> _LISTE DES TÂCHES_:
1 > Modifiez un passage du texte sur le SRAS en commençant par « Était-elle justifiée? Sommes-nous » et en poursuivant jusqu'à « que de mal. ». Recopiez-le en remplaçant « pandémie » par « épidémie ».
2 > Prolongez le texte sur le SRAS au-delà de sa dernière phrase.

En
février 2003, une épidémie
d'un nouveau syndrome a fait son apparition. Il
s'agit du syndrome respiratoire aigu sévère,
le SRAS. Cette pneumonie atypique s'est répandue
depuis la province chinoise de Guangdong. Des efforts
considérables ont été déployés
pour contrôler la propagation du SRAS. Il
a malgré cela engendré une peur médiatique.
Était-elle justifiée? Sommes-nous
face à une nouvelle pandémie dévastatrice?
Une mise au point sur ce syndrome qui, malgré
les nombreux décès, a fait plus de
peur que de mal.
Février
2003. Hong-Kong. Une nouvelle maladie prend d'assaut
cette ville de 7 millions d'habitants, la plus dense
d'Asie. Il s'agit d'une pneumonie atypique :
le syndrome respiratoire aigu sévère,
le SRAS. Elle se répand rapidement à
Singapour, puis au Viêtnam, et elle atteint
même le Canada. Plusieurs personnes en meurent.
L'OMS déclenche alors
une alerte mondiale. La principale peur? Que cette
maladie soit la nouvelle souche mortelle tant redoutée
de la grippe, l'influenza. Bilan après deux
mois de propagation : plus de 4000 cas d'infection,
et près de 300 morts. L'histoire fait la
une des médias. Une panique s'empare des
villes touchées. Mais y a-t-il lieu de s'inquiéter?

> _DONNÉES DISPONIBLES_:
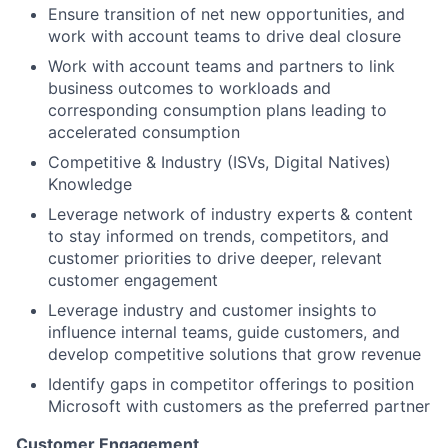
Ensure transition of net new opportunities, and
work with account teams to drive deal closure
Work with account teams and partners to link
business outcomes to workloads and
corresponding consumption plans leading to
accelerated consumption
Competitive & Industry (ISVs, Digital Natives)
Knowledge
Leverage network of industry experts & content
to stay informed on trends, competitors, and
customer priorities to drive deeper, relevant
customer engagement
Leverage industry and customer insights to
influence internal teams, guide customers, and
develop competitive solutions that grow revenue
Identify gaps in competitor offerings to position
Microsoft with customers as the preferred partner
Customer Engagement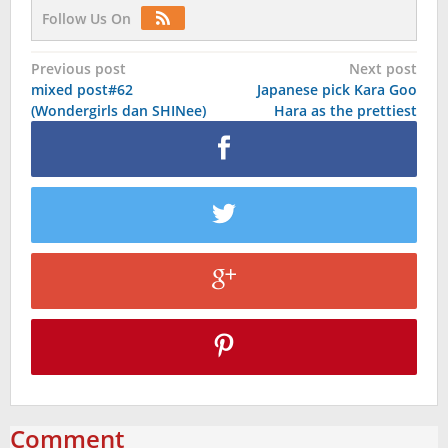
Follow Us On
Post
Previous post
Next post
mixed post#62
Japanese pick Kara Goo
navigation
(Wondergirls dan SHINee)
Hara as the prettiest
Comment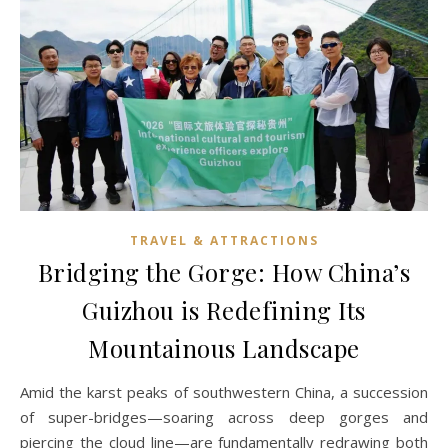
TRAVEL & ATTRACTIONS
Bridging the Gorge: How China’s
Guizhou is Redefining Its
Mountainous Landscape
Amid the karst peaks of southwestern China, a succession
of super-bridges—soaring across deep gorges and
piercing the cloud line—are fundamentally redrawing both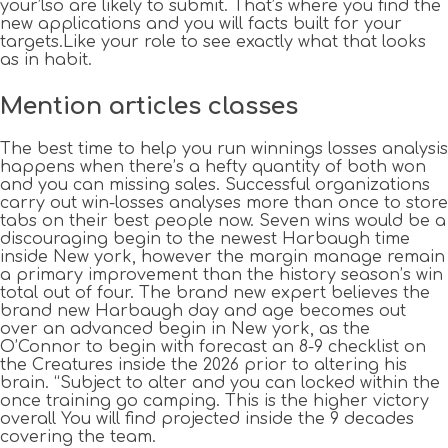
your’lso are likely to submit.
That’s where you find the
new applications and you will facts built for your
targets.Like your role to see exactly what that looks
as in habit.
Mention articles classes
The best time to help you run winnings losses analysis
happens when there’s a hefty quantity of both won
and you can missing sales. Successful organizations
carry out win-losses analyses more than once to store
tabs on their best people now. Seven wins would be a
discouraging begin to the newest Harbaugh time
inside New york, however the margin manage remain
a primary improvement than the history season’s win
total out of four. The brand new expert believes the
brand new Harbaugh day and age becomes out
over an advanced begin in New york, as the
O’Connor to begin with forecast an 8-9 checklist on
the Creatures inside the 2026 prior to altering his
brain. “Subject to alter and you can locked within the
once training go camping. This is the higher victory
overall You will find projected inside the 9 decades
covering the team.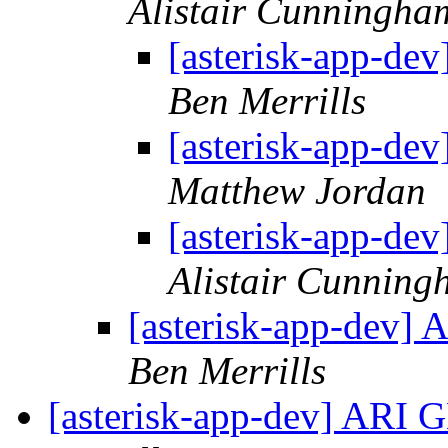
Alistair Cunningha
[asterisk-app-de
Ben Merrills
[asterisk-app-de
Matthew Jordan
[asterisk-app-de
Alistair Cunnin
[asterisk-app-dev]
Ben Merrills
[asterisk-app-dev] ARI 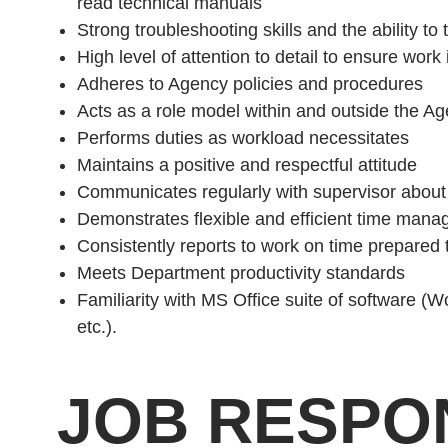
read technical manuals
Strong troubleshooting skills and the ability to t
High level of attention to detail to ensure wor
Adheres to Agency policies and procedures
Acts as a role model within and outside the A
Performs duties as workload necessitates
Maintains a positive and respectful attitude
Communicates regularly with supervisor abou
Demonstrates flexible and efficient time manage
Consistently reports to work on time prepared t
Meets Department productivity standards
Familiarity with MS Office suite of software (
etc.).
JOB RESPON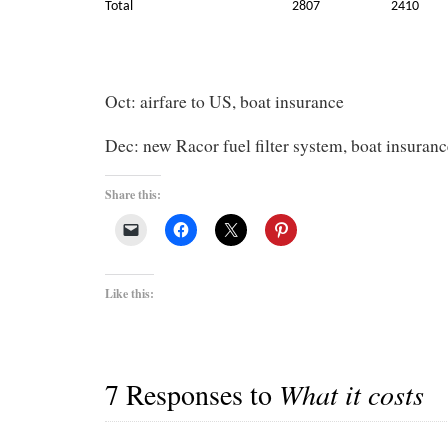
Total
2807
2410
Oct: airfare to US, boat insurance
Dec: new Racor fuel filter system, boat insuranc
Share this:
Like this:
7 Responses to
What it costs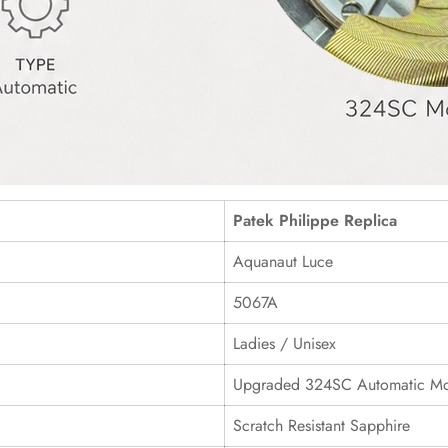
Patek Philippe Replica
Aquanaut Luce
5067A
Ladies / Unisex
Upgraded 324SC Automatic M
Scratch Resistant Sapphire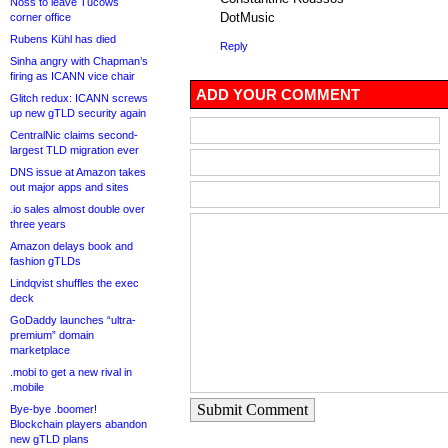
Noss to leave Tucows
DotMusic
corner office
Rubens Kühl has died
Reply
Sinha angry with Chapman’s
firing as ICANN vice chair
ADD YOUR COMMENT
Glitch redux: ICANN screws
up new gTLD security again
CentralNic claims second-
largest TLD migration ever
DNS issue at Amazon takes
out major apps and sites
.io sales almost double over
three years
Amazon delays book and
fashion gTLDs
Lindqvist shuffles the exec
deck
GoDaddy launches “ultra-
premium” domain
marketplace
.mobi to get a new rival in
.mobile
Submit Comment
Bye-bye .boomer!
Blockchain players abandon
new gTLD plans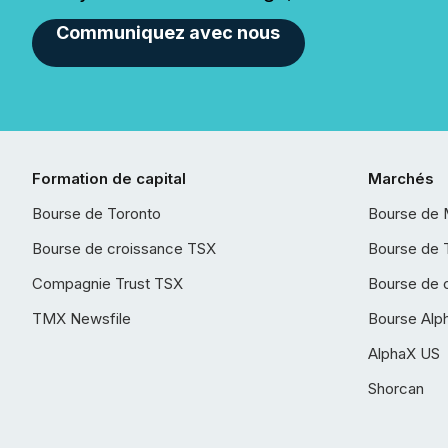
Communiquez avec nous
Formation de capital
Marchés
Bourse de Toronto
Bourse de 
Bourse de croissance TSX
Bourse de 
Compagnie Trust TSX
Bourse de 
TMX Newsfile
Bourse Alp
AlphaX US
Shorcan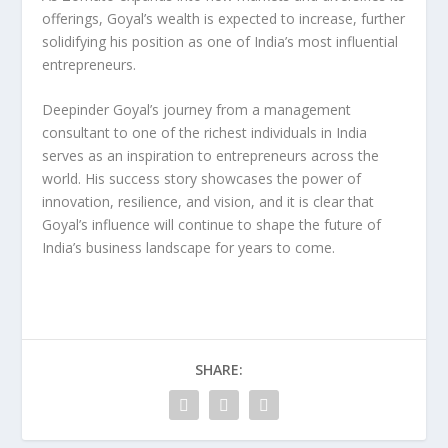
offerings, Goyal’s wealth is expected to increase, further
solidifying his position as one of India’s most influential
entrepreneurs.
Deepinder Goyal’s journey from a
management
consultant
to one of the richest individuals in India
serves as an inspiration to entrepreneurs across the
world. His success story showcases the power of
innovation
,
resilience
, and
vision
, and it is clear that
Goyal’s influence will continue to shape the future of
India’s business landscape for years to come.
SHARE: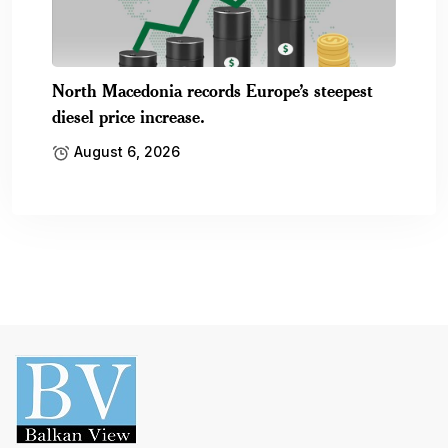
North Macedonia records Europe’s steepest
diesel price increase.
August 6, 2026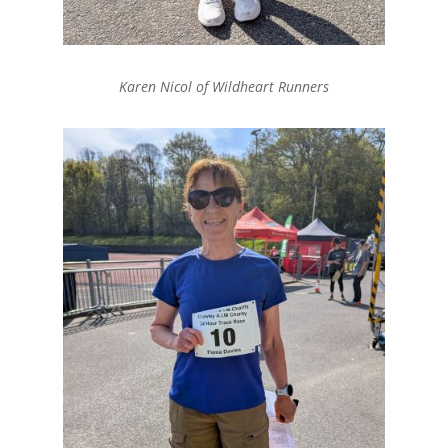
Karen Nicol of Wildheart Runners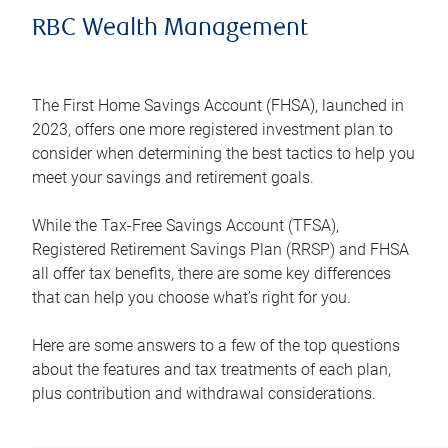
RBC Wealth Management
The First Home Savings Account (FHSA), launched in
2023, offers one more registered investment plan to
consider when determining the best tactics to help you
meet your savings and retirement goals.
While the Tax-Free Savings Account (TFSA),
Registered Retirement Savings Plan (RRSP) and FHSA
all offer tax benefits, there are some key differences
that can help you choose what’s right for you.
Here are some answers to a few of the top questions
about the features and tax treatments of each plan,
plus contribution and withdrawal considerations.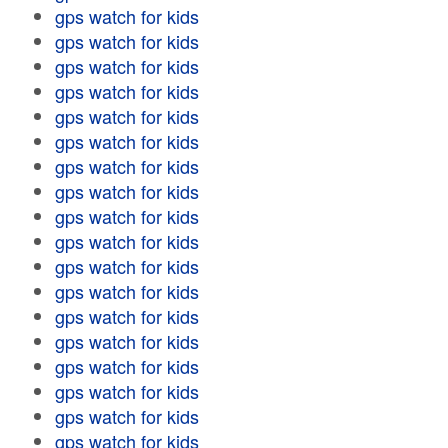
gps watch for kids
gps watch for kids
gps watch for kids
gps watch for kids
gps watch for kids
gps watch for kids
gps watch for kids
gps watch for kids
gps watch for kids
gps watch for kids
gps watch for kids
gps watch for kids
gps watch for kids
gps watch for kids
gps watch for kids
gps watch for kids
gps watch for kids
gps watch for kids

> _CORRIGÉ DES TÂCHES_:
1 >
Était-elle justifiée? Sommes-nous
face à une nouvelle épidémie dévastatrice?
Une mise au point sur ce syndrome qui, malgré
les nombreux décès, a fait plus de
peur que de mal.

2 >
« Je
pense que dans la mentalité humaine,
il y a toujours cette peur de la maladie,
ça c'est la première chose.
Il y a la peur de l'inconnu. Et c'est toujours
intéressant de voir comment, finalement,
on se retrouve un peu comme au Moyen-Âge.
C'est tout juste si on ne voit pas les gens
mettre des croix devant les maisons des
gens qui étaient malades, un peu
comme pour les épidémies de
peste. [...] Alors, je pense que ce qu'il
faut, c'est savoir que c'est une maladie,
que ça cause une certaine mortalité,
qu'il y a des conséquences, mais
que pour la majorité des gens qui
vont faire leur épicerie, ce n'est
certainement pas là qu'ils vont attraper
le SRAS. C'est un peu comme ça qu'il
faut essayer de voir la maladie dans son
ensemble. »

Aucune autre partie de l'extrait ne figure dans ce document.